The London Spine Unit : finest day surgery unit on Harley Street UK
While net PROs from baseline improve after hip arthroscopy for FAI, the presence of concomitant lumbar spinal stenosis negatively affects post-operative PROs. FAI patients with spinal stenosis should be counseled accordingly.Lumbar Disc Replacement Expert. Best Spinal Surgeon UK
Purpose: The purpose of this study was to assess the prognostic effect of lumbar spinal stenosis on clinical outcomes after hip arthroscopy for femoroacetabular impingement syndrome (FAI).
Methods: Patients undergoing hip arthroscopy between September 2009 to December 2015 for FAI with concomitant lumbar spinal stenosis (central/neuroforaminal) and a 2-year follow-up were identified (hip-spine).

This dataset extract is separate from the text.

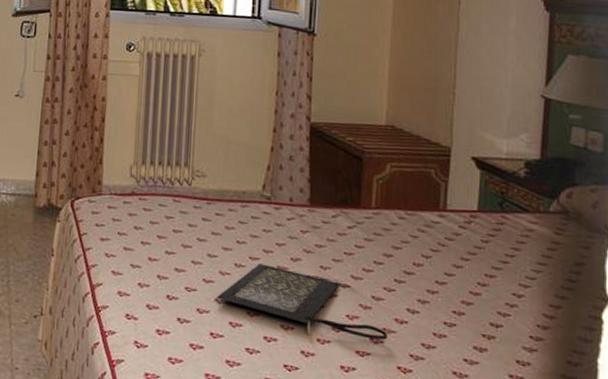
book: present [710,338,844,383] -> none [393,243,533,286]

A 1:1 case-matching query using pre-operative modified Harris Hip Score (mHHS) within 3 points, body mass index (BMI) within 3 points, age within 5 years, and gender identified a control cohort without spinal pathology. Follow-up patient reported outcomes and clinical failure rates to revision procedure were compared using analysis of variance (ANOVA) and Kaplan-Meier survival analysis.

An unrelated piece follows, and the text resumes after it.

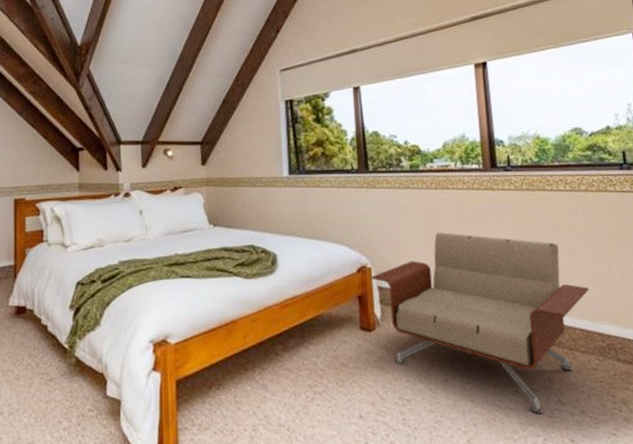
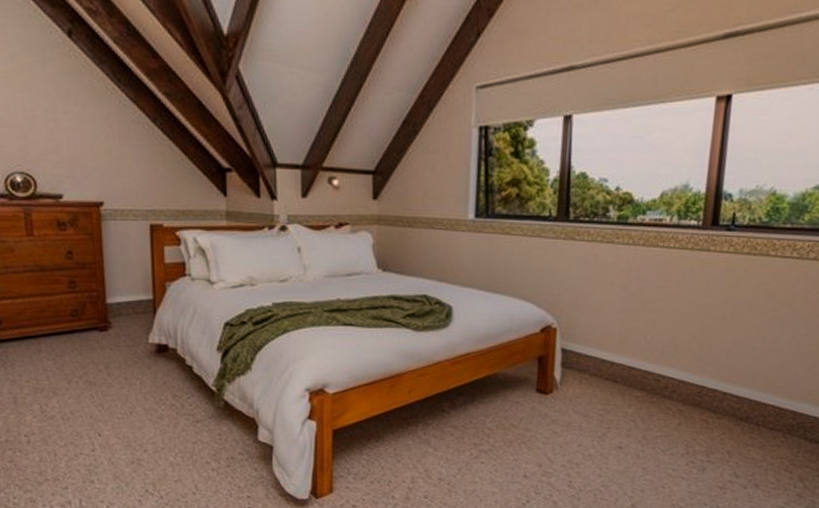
armchair: present [370,232,590,413] -> none [554,294,793,484]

Results: Twenty-six patients met criteria of the hip-spine group (age: 45.9±12.2 years; BMI: 27.3±5.0 kg/m2, baseline mHHS: 44.17±2.76) versus the control group (age: 46.2±12.4 years, P=0.94; BMI: 26.7±4.1 kg/m2, P=0.61; baseline mHHS: 44.27±2.82, P=0.98). ANOVA analysis demonstrated that all PROs improved from baseline to 2-year outcomes (P<0.001). The hip-spine versus control had lower 1-year (mHHS: 65.97±5.64 versus 85.04±3.09, P=0.006; nonarthritic hip score (NAHS): 70.26±5.71 versus 87.89±2.65, P=0.010) and 2-year (mHHS: 69.72±4.92 versus 84.71±2.56, P=0.007; NAHS: 72.23±5.18 versus 87.14±2.23, P=0.008) outcomes. While there was no difference in Patient Acceptable Symptomatic State (PASS) and Minimal Clinically Important Difference (MCID) rates at 1-year follow-up, the hip-spine group demonstrated lower PASS (42% versus 81%, P =0.004) and MCID (58% versus 88%, P=0.027) rates at 2 years. Although susceptible to type II error, there was no difference in clinical failure rates to revision procedure (P=0.13).
While net PROs from baseline improve after hip arthroscopy for FAI, the presence of concomitant lumbar spinal stenosis negatively affects post-operative PROs. FAI patients with spinal stenosis should be counseled accordingly.
Level of evidence: III, case-control study.
Keywords: femoroacetabular impingement; hip arthroscopy; hip-spine syndrome; lumbar spine stenosis.